▸ **EINTRÄGE**:
· · · · · · ·

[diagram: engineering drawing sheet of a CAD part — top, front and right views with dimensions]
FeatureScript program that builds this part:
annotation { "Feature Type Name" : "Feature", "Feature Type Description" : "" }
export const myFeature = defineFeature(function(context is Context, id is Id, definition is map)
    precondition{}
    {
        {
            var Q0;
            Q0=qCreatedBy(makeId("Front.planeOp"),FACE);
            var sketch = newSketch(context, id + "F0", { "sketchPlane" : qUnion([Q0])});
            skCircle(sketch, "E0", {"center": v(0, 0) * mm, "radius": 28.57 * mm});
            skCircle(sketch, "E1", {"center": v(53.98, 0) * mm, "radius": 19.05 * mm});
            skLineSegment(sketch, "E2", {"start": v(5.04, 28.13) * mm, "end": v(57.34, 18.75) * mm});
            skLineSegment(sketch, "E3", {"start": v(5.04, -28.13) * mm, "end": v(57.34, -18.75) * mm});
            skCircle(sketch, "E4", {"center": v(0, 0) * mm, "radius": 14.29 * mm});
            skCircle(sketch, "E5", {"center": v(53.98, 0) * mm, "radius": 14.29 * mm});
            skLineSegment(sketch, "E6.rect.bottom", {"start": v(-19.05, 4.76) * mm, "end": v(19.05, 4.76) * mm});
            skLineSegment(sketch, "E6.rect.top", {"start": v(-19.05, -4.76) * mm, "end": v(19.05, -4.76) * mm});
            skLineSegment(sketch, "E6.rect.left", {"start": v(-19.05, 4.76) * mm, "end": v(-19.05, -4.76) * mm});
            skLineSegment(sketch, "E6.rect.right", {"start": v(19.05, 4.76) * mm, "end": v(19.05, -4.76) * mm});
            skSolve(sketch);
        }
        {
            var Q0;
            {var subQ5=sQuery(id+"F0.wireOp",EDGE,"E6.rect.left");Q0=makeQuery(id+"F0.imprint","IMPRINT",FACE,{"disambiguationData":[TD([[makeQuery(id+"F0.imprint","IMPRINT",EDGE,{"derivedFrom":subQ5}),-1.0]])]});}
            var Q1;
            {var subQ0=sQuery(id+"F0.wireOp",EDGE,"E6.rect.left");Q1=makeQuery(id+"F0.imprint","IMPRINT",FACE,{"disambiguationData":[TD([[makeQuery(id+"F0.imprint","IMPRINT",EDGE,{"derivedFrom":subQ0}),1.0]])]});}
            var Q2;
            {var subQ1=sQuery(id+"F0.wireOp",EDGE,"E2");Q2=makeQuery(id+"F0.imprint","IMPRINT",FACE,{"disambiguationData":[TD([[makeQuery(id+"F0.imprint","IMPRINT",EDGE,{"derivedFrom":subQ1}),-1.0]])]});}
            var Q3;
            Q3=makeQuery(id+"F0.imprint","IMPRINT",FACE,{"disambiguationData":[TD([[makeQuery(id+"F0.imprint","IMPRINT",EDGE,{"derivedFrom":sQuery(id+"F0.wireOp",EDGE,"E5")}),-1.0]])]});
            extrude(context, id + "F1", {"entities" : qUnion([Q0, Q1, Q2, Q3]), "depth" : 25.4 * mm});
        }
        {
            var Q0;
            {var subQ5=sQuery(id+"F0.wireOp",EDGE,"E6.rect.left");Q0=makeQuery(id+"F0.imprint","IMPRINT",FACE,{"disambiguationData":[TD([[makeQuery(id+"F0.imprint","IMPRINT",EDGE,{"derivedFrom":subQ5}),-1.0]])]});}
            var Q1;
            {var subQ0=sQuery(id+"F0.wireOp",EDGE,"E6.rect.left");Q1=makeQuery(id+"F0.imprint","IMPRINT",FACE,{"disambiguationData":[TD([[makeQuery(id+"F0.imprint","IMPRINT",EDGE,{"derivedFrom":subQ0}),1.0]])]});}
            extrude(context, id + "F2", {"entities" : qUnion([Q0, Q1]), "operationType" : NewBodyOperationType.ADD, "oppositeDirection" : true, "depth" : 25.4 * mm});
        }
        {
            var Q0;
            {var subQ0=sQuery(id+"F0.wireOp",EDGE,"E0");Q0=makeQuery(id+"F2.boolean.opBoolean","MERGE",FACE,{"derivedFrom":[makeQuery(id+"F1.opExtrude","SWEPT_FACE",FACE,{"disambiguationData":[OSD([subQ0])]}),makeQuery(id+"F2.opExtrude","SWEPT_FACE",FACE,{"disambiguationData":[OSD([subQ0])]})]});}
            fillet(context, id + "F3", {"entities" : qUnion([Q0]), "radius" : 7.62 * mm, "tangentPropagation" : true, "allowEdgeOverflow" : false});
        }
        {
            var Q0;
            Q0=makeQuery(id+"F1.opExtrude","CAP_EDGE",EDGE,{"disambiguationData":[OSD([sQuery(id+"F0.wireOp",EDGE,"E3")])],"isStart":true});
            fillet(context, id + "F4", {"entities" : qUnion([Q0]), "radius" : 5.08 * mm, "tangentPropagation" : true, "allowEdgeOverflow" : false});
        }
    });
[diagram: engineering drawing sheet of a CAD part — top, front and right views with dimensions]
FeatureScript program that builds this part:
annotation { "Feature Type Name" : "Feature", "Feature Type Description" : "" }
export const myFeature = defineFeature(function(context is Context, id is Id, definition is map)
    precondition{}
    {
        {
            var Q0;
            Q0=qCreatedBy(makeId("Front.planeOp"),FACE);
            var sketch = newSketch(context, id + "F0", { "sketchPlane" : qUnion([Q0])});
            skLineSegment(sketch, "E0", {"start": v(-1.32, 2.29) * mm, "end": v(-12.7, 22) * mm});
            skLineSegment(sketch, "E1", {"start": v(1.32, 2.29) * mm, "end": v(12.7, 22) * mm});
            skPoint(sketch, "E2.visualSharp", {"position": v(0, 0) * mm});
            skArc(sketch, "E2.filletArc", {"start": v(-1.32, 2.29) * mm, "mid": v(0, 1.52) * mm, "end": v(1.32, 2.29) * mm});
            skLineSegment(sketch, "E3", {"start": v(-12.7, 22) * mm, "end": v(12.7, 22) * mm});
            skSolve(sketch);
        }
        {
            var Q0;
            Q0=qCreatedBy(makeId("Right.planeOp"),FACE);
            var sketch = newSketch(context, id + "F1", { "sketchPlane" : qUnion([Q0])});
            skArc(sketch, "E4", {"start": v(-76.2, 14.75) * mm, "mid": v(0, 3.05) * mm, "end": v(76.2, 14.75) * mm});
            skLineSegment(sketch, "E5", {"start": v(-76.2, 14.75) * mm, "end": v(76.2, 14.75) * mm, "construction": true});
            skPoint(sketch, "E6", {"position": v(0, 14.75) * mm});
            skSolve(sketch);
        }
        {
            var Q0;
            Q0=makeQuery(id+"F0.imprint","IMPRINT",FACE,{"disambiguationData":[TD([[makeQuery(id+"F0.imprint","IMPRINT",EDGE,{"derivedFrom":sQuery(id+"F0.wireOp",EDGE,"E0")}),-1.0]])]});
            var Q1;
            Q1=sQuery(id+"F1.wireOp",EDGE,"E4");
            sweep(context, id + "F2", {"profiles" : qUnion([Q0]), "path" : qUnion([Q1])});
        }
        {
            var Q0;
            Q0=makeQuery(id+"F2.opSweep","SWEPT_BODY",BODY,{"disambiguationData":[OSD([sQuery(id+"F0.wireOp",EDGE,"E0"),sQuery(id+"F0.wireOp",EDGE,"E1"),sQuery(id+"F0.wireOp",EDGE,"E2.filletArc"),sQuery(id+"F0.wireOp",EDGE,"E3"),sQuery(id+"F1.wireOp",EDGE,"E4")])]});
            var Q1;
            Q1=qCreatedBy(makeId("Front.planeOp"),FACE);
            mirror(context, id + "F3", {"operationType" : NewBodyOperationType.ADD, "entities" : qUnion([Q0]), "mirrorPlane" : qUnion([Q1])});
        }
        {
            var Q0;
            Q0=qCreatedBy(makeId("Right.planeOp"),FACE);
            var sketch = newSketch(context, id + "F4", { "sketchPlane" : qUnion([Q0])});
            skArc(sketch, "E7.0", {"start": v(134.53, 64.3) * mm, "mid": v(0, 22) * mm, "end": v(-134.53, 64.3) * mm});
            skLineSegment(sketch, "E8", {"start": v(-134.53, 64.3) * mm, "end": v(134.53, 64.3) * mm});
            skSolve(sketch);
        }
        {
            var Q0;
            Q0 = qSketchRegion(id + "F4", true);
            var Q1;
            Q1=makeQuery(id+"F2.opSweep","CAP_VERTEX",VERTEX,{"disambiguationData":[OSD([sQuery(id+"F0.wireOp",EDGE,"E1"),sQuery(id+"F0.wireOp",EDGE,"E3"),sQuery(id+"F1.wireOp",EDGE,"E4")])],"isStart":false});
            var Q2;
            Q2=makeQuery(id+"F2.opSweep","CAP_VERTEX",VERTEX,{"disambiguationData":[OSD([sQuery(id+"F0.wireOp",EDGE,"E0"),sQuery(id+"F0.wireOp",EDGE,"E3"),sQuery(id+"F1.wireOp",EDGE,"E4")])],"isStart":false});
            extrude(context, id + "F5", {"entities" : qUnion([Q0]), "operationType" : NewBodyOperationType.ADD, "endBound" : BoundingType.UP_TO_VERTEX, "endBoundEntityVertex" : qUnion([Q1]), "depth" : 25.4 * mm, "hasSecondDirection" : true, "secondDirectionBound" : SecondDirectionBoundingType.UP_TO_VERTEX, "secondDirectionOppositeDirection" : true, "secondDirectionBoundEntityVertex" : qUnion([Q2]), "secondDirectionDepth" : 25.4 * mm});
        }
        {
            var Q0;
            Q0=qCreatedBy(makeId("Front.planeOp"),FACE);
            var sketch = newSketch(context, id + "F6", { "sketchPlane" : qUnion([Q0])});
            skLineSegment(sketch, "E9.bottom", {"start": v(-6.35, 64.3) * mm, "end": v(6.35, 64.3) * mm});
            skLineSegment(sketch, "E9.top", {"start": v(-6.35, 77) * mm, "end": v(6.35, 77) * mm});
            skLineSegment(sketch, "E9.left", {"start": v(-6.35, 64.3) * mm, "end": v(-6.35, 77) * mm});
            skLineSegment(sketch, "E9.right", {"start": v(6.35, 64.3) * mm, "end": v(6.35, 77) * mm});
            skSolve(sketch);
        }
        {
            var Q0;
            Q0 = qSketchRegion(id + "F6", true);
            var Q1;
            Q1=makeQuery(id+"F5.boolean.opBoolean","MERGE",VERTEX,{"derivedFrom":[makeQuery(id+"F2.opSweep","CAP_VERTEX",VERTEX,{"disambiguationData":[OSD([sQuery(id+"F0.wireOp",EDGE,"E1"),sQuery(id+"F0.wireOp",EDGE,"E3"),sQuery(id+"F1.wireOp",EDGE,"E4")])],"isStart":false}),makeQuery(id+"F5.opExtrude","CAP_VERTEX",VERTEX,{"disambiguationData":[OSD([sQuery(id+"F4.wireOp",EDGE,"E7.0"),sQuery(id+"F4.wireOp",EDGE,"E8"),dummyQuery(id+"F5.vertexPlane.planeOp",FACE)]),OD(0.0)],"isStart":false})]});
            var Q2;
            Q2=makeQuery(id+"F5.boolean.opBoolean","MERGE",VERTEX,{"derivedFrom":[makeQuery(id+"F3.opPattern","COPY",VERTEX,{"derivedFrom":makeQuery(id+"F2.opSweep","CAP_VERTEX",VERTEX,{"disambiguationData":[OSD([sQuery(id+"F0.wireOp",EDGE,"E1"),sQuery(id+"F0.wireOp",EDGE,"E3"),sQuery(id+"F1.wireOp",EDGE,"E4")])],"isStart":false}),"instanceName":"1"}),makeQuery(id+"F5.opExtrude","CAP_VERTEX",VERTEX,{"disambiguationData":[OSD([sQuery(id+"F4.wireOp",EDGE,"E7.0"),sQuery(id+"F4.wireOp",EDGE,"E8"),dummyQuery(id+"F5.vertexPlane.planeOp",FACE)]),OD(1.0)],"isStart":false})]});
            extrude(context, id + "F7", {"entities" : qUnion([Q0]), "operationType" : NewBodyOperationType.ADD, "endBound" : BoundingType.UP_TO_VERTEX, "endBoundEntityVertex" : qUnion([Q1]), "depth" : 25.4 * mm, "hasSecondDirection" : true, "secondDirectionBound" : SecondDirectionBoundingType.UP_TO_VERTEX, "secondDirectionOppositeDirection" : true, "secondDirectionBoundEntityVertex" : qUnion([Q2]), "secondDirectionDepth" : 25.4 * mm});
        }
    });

· · · · · · ·

▸ **AUFGABENZIEL**:
Gib die Zeilen vom Beginn der Einträge bis einschließlich der Zeile mit "v(5.04, -28.13) *" unverändert aus.

▸ **RICHTIGE ANTWORT**:
[diagram: engineering drawing sheet of a CAD part — top, front and right views with dimensions]
FeatureScript program that builds this part:
annotation { "Feature Type Name" : "Feature", "Feature Type Description" : "" }
export const myFeature = defineFeature(function(context is Context, id is Id, definition is map)
    precondition{}
    {
        {
            var Q0;
            Q0=qCreatedBy(makeId("Front.planeOp"),FACE);
            var sketch = newSketch(context, id + "F0", { "sketchPlane" : qUnion([Q0])});
            skCircle(sketch, "E0", {"center": v(0, 0) * mm, "radius": 28.57 * mm});
            skCircle(sketch, "E1", {"center": v(53.98, 0) * mm, "radius": 19.05 * mm});
            skLineSegment(sketch, "E2", {"start": v(5.04, 28.13) * mm, "end": v(57.34, 18.75) * mm});
            skLineSegment(sketch, "E3", {"start": v(5.04, -28.13) * mm, "end": v(57.34, -18.75) * mm});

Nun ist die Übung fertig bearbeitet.